| 要旨トップ | 目次 | | 日本生態学会第56回全国大会 (2009年3月,盛岡) 講演要旨 |
一般講演(ポスター発表) PB2-645
雌雄異株植物では、繁殖投資は雄より雌で大きいため、雌の成長投資は雄よりも小さいとする報告が多数ある。だが、繁殖と成長への投資における雌雄差は生育環境やサイズによって変わるとする研究も少なくない。ヤマウルシは林外から林内の幅広い光環境に生育する雌雄異株性樹木であるが、本種における繁殖と成長への投資の雌雄差は、光条件に対してどのように変わるのだろうか。このことを知るため、サイズにも注目し、異なる光条件下での繁殖行動と成長を雌雄間で比較解析した。

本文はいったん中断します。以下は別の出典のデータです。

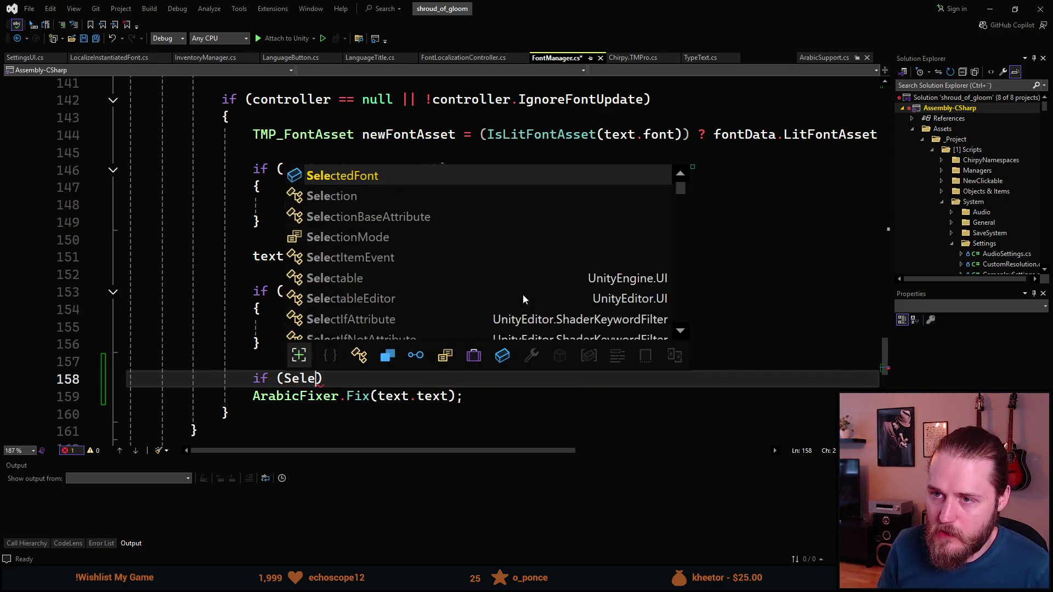
{"action": "key", "text": "Tab"}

京大フィールド研・芦生研究林において、ヤマウルシを対象に、樹高、性別及び光条件を調べ、光条件を三段階に分けた。各光条件階から合計80個体選び、うち24個体から当年枝を数本ずつ採取し、当年枝あたり繁殖投資量を調べた。残る56個体から個体あたり当年枝数、繁殖枝数、繁殖枝率、断面積成長量を数年間調べた。
個体あたり繁殖枝数は、雌よりも雄で大きく、樹高と光それぞれに対して正の相関を示した。また、光と性別は繁殖枝率に影響し、樹高は当年枝数に影響していたことから、個体の資源配分パターンには、光と性別が関与していることが示された。さらに、断面積成長率は光に伴って増加していたが雌雄差を示さなかった。これらの結果は、繁殖と成長への投資は光に依存して増減するものの、雌雄差は変わっていないことを示唆していた。一方、どの光条件でも2005年の雌の個体あたり繁殖投資量は雄の2倍ほど大きいと推定されたが、雌の7年間の平均繁殖枝率は雄の1/2ほどであったことから、長期間で見た繁殖投資の雌雄差は抑制されていることが示された。したがって、ヤマウルシの雌は長期間にわたる繁殖投資の調節によって、どの光条件でも雄と同等の成長を維持している可能性が示された。